What you will do => Print all the data below exactly, without images.

━━━━━ Material shown

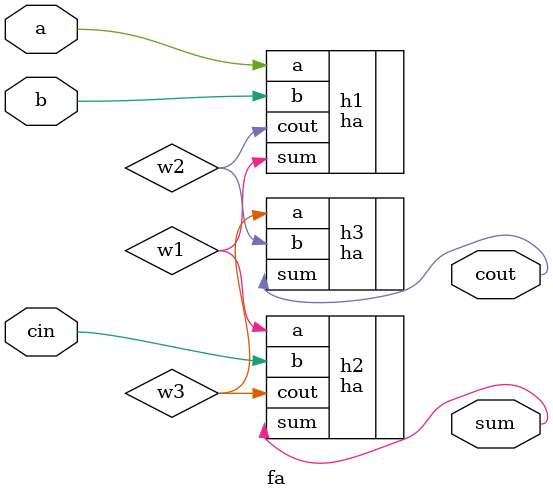
<source format=sv>
module fa
(input a,b,cin,output sum,cout);
wire w1,w2,w3;
ha h1(.a,.b,.sum(w1),.cout(w2));
ha h2(.a(w1),.b(cin),.sum,.cout(w3));
ha h3(.a(w3),.b(w2),.sum(cout));
endmodule
</source>
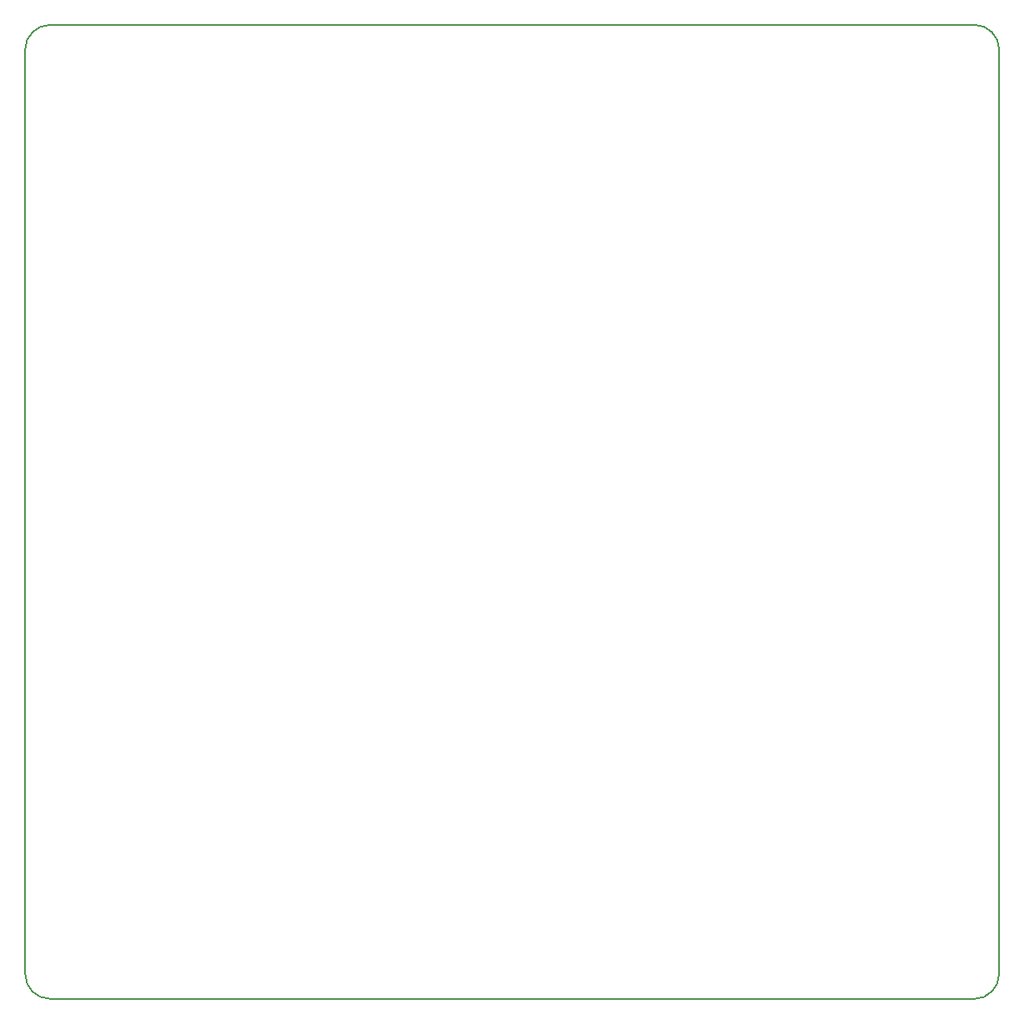
<source format=gm1>
G04 #@! TF.FileFunction,Profile,NP*
%FSLAX46Y46*%
G04 Gerber Fmt 4.6, Leading zero omitted, Abs format (unit mm)*
G04 Created by KiCad (PCBNEW 4.0.3-1.fc24-product) date Thu Dec  8 13:22:35 2016*
%MOMM*%
%LPD*%
G01*
G04 APERTURE LIST*
%ADD10C,0.100000*%
%ADD11C,0.150000*%
G04 APERTURE END LIST*
D10*
D11*
X97155000Y-148590000D02*
X97155000Y-54610000D01*
X193675000Y-151130000D02*
X99695000Y-151130000D01*
X196215000Y-54610000D02*
X196215000Y-148590000D01*
X99695000Y-52070000D02*
X193675000Y-52070000D01*
X193675000Y-151130000D02*
G75*
G03X196215000Y-148590000I0J2540000D01*
G01*
X196215000Y-54610000D02*
G75*
G03X193675000Y-52070000I-2540000J0D01*
G01*
X99695000Y-52070000D02*
G75*
G03X97155000Y-54610000I0J-2540000D01*
G01*
X97155000Y-148590000D02*
G75*
G03X99695000Y-151130000I2540000J0D01*
G01*
M02*

</source>
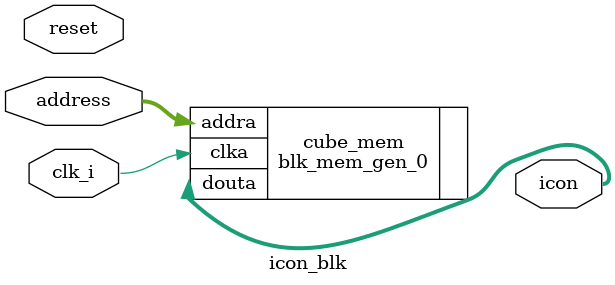
<source format=v>
module icon_blk( input 	clk_i, reset, input [17:0] address,
                        output [5:0] icon 
            );
    

   //CUBE COE file loaded in the block ROM
   blk_mem_gen_0 cube_mem (
      .clka(clk_i),    // input wire clka
      .addra(address),  // input wire [17 : 0] addra
      .douta(icon)  // output wire [5 : 0] douta
    ); 
        
endmodule
</source>
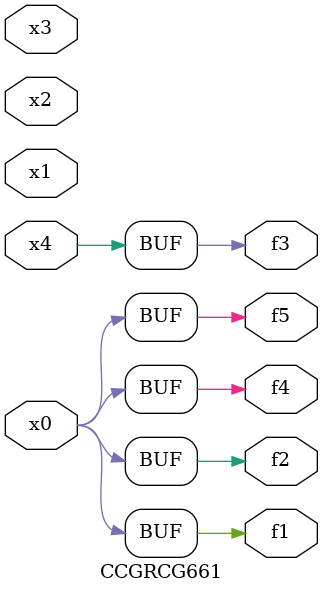
<source format=v>
module CCGRCG661(
	input x0, x1, x2, x3, x4,
	output f1, f2, f3, f4, f5
);
	assign f1 = x0;
	assign f2 = x0;
	assign f3 = x4;
	assign f4 = x0;
	assign f5 = x0;
endmodule

</source>
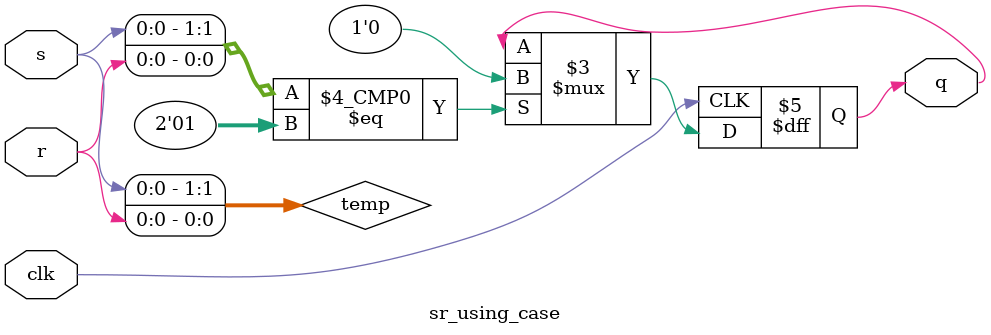
<source format=v>
`timescale 1ns / 1ps
module sr_using_case( s,r,clk,q  );
input s,r,clk;
wire [1:0] temp;

output q;
reg q;
assign temp={s,r};
always @ (posedge clk)
begin
//temp={s,r};
case (temp)

00:
q = q;
01:
q = 0;
10:
q = 1;
11:
q = 1'bz;

endcase
end
endmodule

</source>
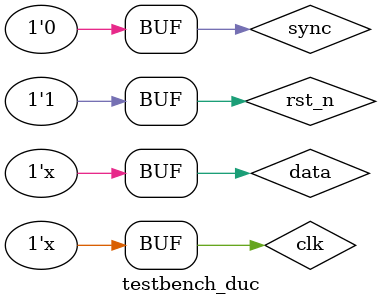
<source format=v>
`timescale 1ns / 1ps
module testbench_duc();

reg clk = 1;
reg rst_n = 0;
reg sync = 0;
wire sync_out;

reg data = 0;
wire [7:0] dac;

always #1 begin
    clk <= ~clk;
end

always #360 begin
    data <= ~data;
end

initial begin
    #30
    rst_n <= 1;
    #36
    sync <= 1;
    #36
    sync <= 0;
    #200
    sync <= 1;
    #400
    sync <= 0;
    #400
    sync <= 1;
    #2048
    sync <= 0;
end

DUCWrapper duc (
    .io_in_data(data),
    .io_in_sync(sync),
    .io_out_dac(dac),
    .io_clock(clk),
    .io_resetN(rst_n),
    .io_out_sync(sync_out)
);

endmodule

</source>
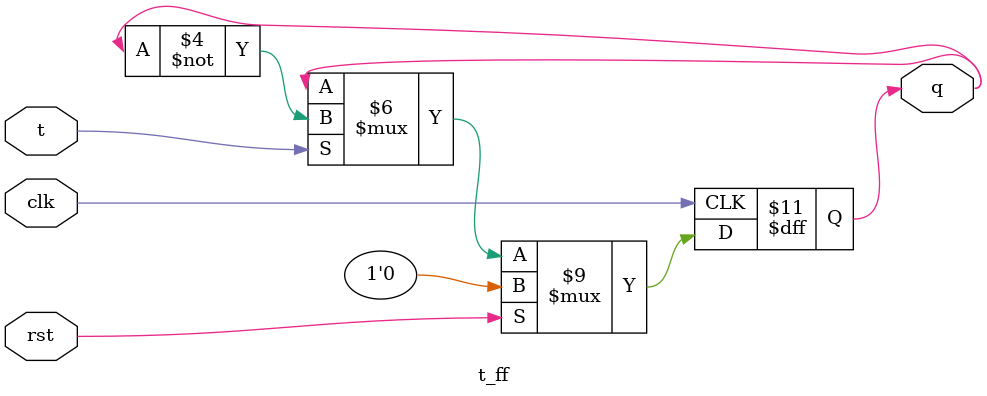
<source format=v>
`timescale 1ns / 1ps


module t_ff(q,t,rst,clk);

  input t,clk,rst;
  output reg q;


always @ (posedge clk)
begin
if(rst==1'b1)

q <= 1'b0;

else
begin

if(t==1'b1)
q <= ~q;
else
q <= q;


end
end
endmodule


</source>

━━━━━━━━━━

Written answer =>
<source format=sv>
module fa
(input a,b,cin,output sum,cout);
wire w1,w2,w3;
ha h1(.a,.b,.sum(w1),.cout(w2));
ha h2(.a(w1),.b(cin),.sum,.cout(w3));
ha h3(.a(w3),.b(w2),.sum(cout));
endmodule
</source>
<source format=gm1>
G04 #@! TF.FileFunction,Profile,NP*
%FSLAX46Y46*%
G04 Gerber Fmt 4.6, Leading zero omitted, Abs format (unit mm)*
G04 Created by KiCad (PCBNEW 4.0.3-1.fc24-product) date Thu Dec  8 13:22:35 2016*
%MOMM*%
%LPD*%
G01*
G04 APERTURE LIST*
%ADD10C,0.100000*%
%ADD11C,0.150000*%
G04 APERTURE END LIST*
D10*
D11*
X97155000Y-148590000D02*
X97155000Y-54610000D01*
X193675000Y-151130000D02*
X99695000Y-151130000D01*
X196215000Y-54610000D02*
X196215000Y-148590000D01*
X99695000Y-52070000D02*
X193675000Y-52070000D01*
X193675000Y-151130000D02*
G75*
G03X196215000Y-148590000I0J2540000D01*
G01*
X196215000Y-54610000D02*
G75*
G03X193675000Y-52070000I-2540000J0D01*
G01*
X99695000Y-52070000D02*
G75*
G03X97155000Y-54610000I0J-2540000D01*
G01*
X97155000Y-148590000D02*
G75*
G03X99695000Y-151130000I2540000J0D01*
G01*
M02*

</source>
<source format=v>
module icon_blk( input 	clk_i, reset, input [17:0] address,
                        output [5:0] icon 
            );
    

   //CUBE COE file loaded in the block ROM
   blk_mem_gen_0 cube_mem (
      .clka(clk_i),    // input wire clka
      .addra(address),  // input wire [17 : 0] addra
      .douta(icon)  // output wire [5 : 0] douta
    ); 
        
endmodule
</source>
<source format=v>
module CCGRCG661(
	input x0, x1, x2, x3, x4,
	output f1, f2, f3, f4, f5
);
	assign f1 = x0;
	assign f2 = x0;
	assign f3 = x4;
	assign f4 = x0;
	assign f5 = x0;
endmodule

</source>
<source format=v>
`timescale 1ns / 1ps
module sr_using_case( s,r,clk,q  );
input s,r,clk;
wire [1:0] temp;

output q;
reg q;
assign temp={s,r};
always @ (posedge clk)
begin
//temp={s,r};
case (temp)

00:
q = q;
01:
q = 0;
10:
q = 1;
11:
q = 1'bz;

endcase
end
endmodule

</source>
<source format=v>
`timescale 1ns / 1ps
module testbench_duc();

reg clk = 1;
reg rst_n = 0;
reg sync = 0;
wire sync_out;

reg data = 0;
wire [7:0] dac;

always #1 begin
    clk <= ~clk;
end

always #360 begin
    data <= ~data;
end

initial begin
    #30
    rst_n <= 1;
    #36
    sync <= 1;
    #36
    sync <= 0;
    #200
    sync <= 1;
    #400
    sync <= 0;
    #400
    sync <= 1;
    #2048
    sync <= 0;
end

DUCWrapper duc (
    .io_in_data(data),
    .io_in_sync(sync),
    .io_out_dac(dac),
    .io_clock(clk),
    .io_resetN(rst_n),
    .io_out_sync(sync_out)
);

endmodule

</source>
<source format=v>
`timescale 1ns / 1ps


module t_ff(q,t,rst,clk);

  input t,clk,rst;
  output reg q;


always @ (posedge clk)
begin
if(rst==1'b1)

q <= 1'b0;

else
begin

if(t==1'b1)
q <= ~q;
else
q <= q;


end
end
endmodule


</source>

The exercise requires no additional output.